Une visite à l’Université catholique flamande de Louvain et un détour inattendu par les locaux d’une institution de religieuses s’occupant de personnes âgées dans un quartier populaire de Bruxelles, n’auront pas éclipsé, vendredi 27 septembre, le sujet qui était au cœur de la visite de trois jours du pape François en Belgique, à savoir les violences sexuelles au sein de l’Eglise catholiques. Luc Sels, le recteur de l’université de Louvain, dans le discours qu’il a adressé au chef de cette Eglise, a jugé que « le choc provoqué par les violences sexuelles et la manière avec laquelle elles ont été discutées et jugées par le passé affaiblissent l’autorité morale avec laquelle l’Eglise peut s’exprimer ».
Dans la matinée, le souverain pontife avait été convié par le roi Philippe à prononcer un « discours à la nation » dont le principe même avait été dénoncé par les milieux laïcs et des élus de gauche, qui y voyaient une entorse au principe de la séparation de l’Eglise et de l’Etat. Cette polémique a rapidement cédé la place à des questions sur la portée exacte des propos que le pape a tenus à propos des scandales qui ont émaillé l’histoire de l’Eglise belge depuis trois décennies.
Dans son discours, le roi Philippe a fait une allusion prudente à des faits qui auraient concerné quelque 2 000 personnes au total, à en croire les chiffres avancés par Rik Devillé, un prêtre retraité qui a fédéré les victimes d’abus. Le chef de l’Etat a déploré que des êtres aient été « horriblement meurtris et marqués à vie » et qu’il ait fallu « tellement de temps pour que leurs cris soient entendus et reconnus ».
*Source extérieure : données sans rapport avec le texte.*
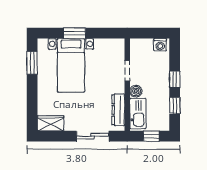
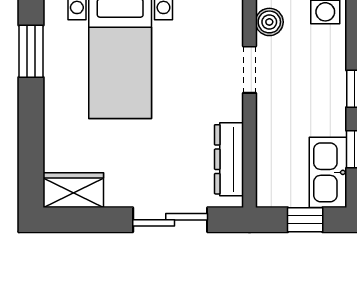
boiler: (136, 91) -> (269, 22), moved
kitchen sink: (138, 114) -> (328, 172), moved, turned 180

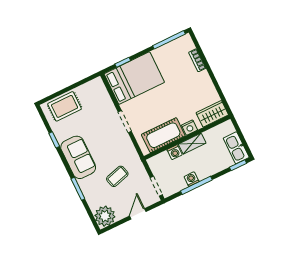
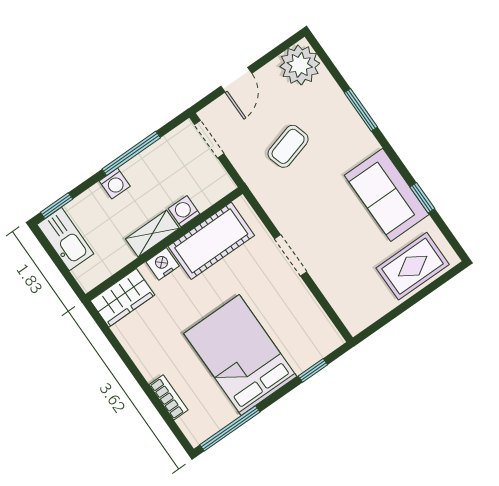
bed: (134, 78) -> (240, 355), moved, turned 90
sofa: (78, 157) -> (387, 195), moved
washing machine: (192, 179) -> (115, 184), moved

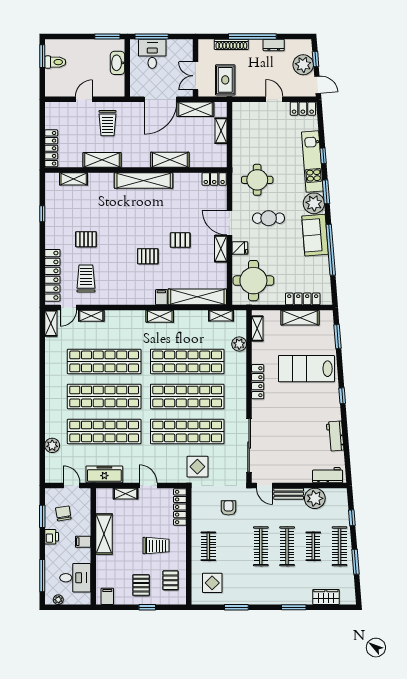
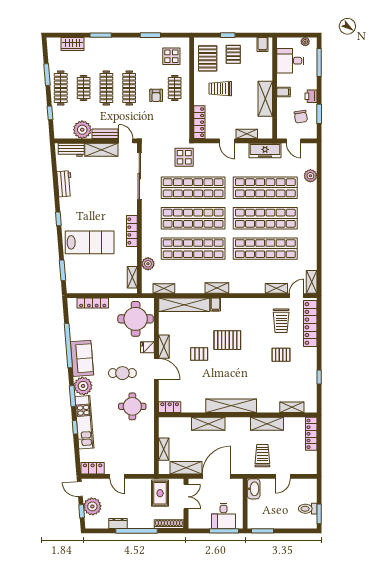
shoe rack: (231, 44) -> (169, 524), moved
washbasin: (118, 63) -> (254, 489), moved
pallet: (148, 256) -> (227, 340), width x1.50, depth x1.42
shelving: (300, 318) -> (101, 150), moved
armchair: (228, 508) -> (156, 95), moved
pallet: (170, 580) -> (208, 58), width x1.50, depth x1.42

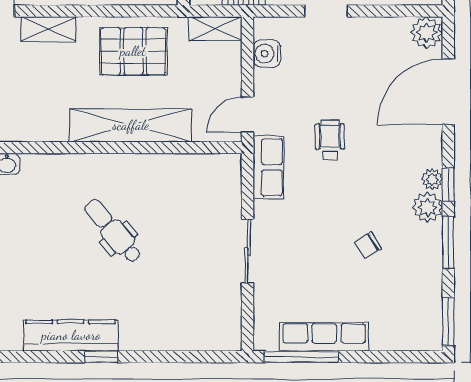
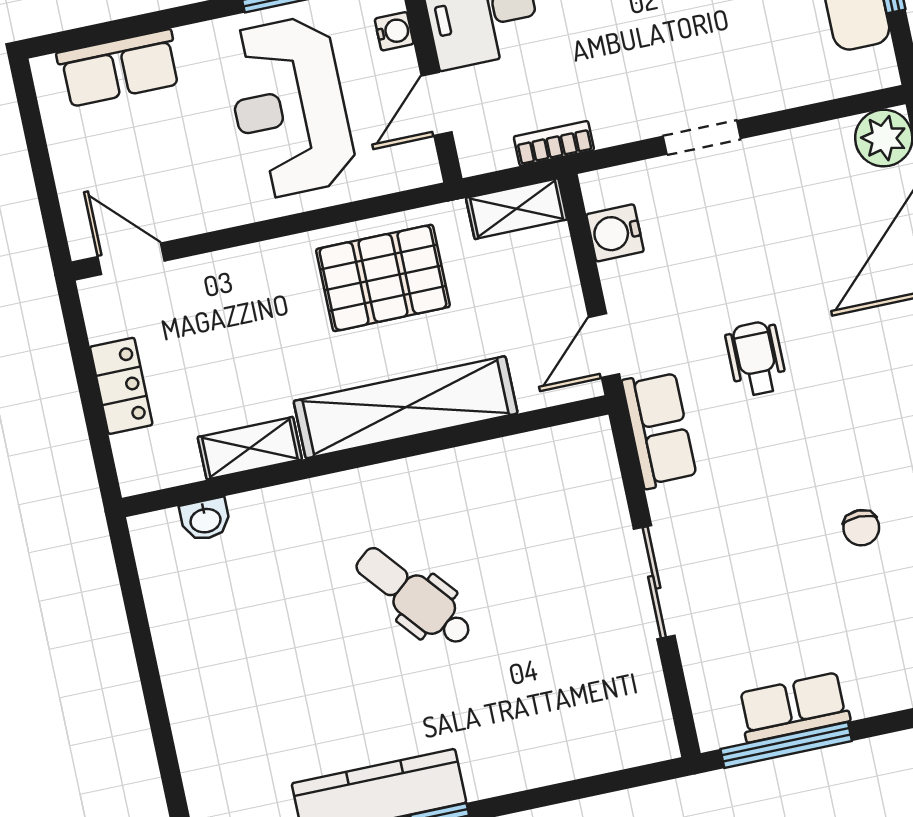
shelving: (49, 29) -> (250, 448), moved
chair: (368, 245) -> (861, 528), turned -58
row of seats: (324, 337) -> (794, 707), width x0.68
Le premier ministre démissionnaire, Alexander De Croo, un libéral flamand, a eu des mots plus durs. Soulignant que l’Eglise avait sans doute sa place « dans notre histoire et notre culture », le chef du gouvernement ajoutait : « Mais nous ne pouvons ignorer les blessures douloureuses qui existent au sein de la communauté religieuse catholique et de la société dans son ensemble. Les nombreux cas d’abus sexuels et d’adoptions forcées ont gravement entamé la confiance ». M. De Croo insistait : « Aujourd’hui les paroles ne suffisent plus, des actions concrètes doivent être réalisées. Les victimes ont droit à la vérité. La justice doit être rendue ».
« Trop peu et trop tard »
Cette fermeté a visiblement poussé le pape à sortir du texte transmis à la presse, qui différait peu de propos tenus antérieurement par François sur le sujet. Si le clergé belge a, en général, refusé de qualifier autrement que de « péchés » les abus commis par des prélats, le pape a, cette fois, parlé de « crimes » pour lesquels, juge-t-il, « l’Eglise doit avoir honte et demander pardon ». Il a souligné que « la plupart des abus » se produisent « dans la famille, dans les quartiers, dans le sport » mais qu’un seul cas au sein de l’Eglise devait susciter « la honte » de celle-ci. En 2010, André-Joseph Léonard, primat de Belgique à l’époque, avait déjà insisté sur le fait que « tous les milieux de la société » étaient, selon lui, confrontés à la question des abus.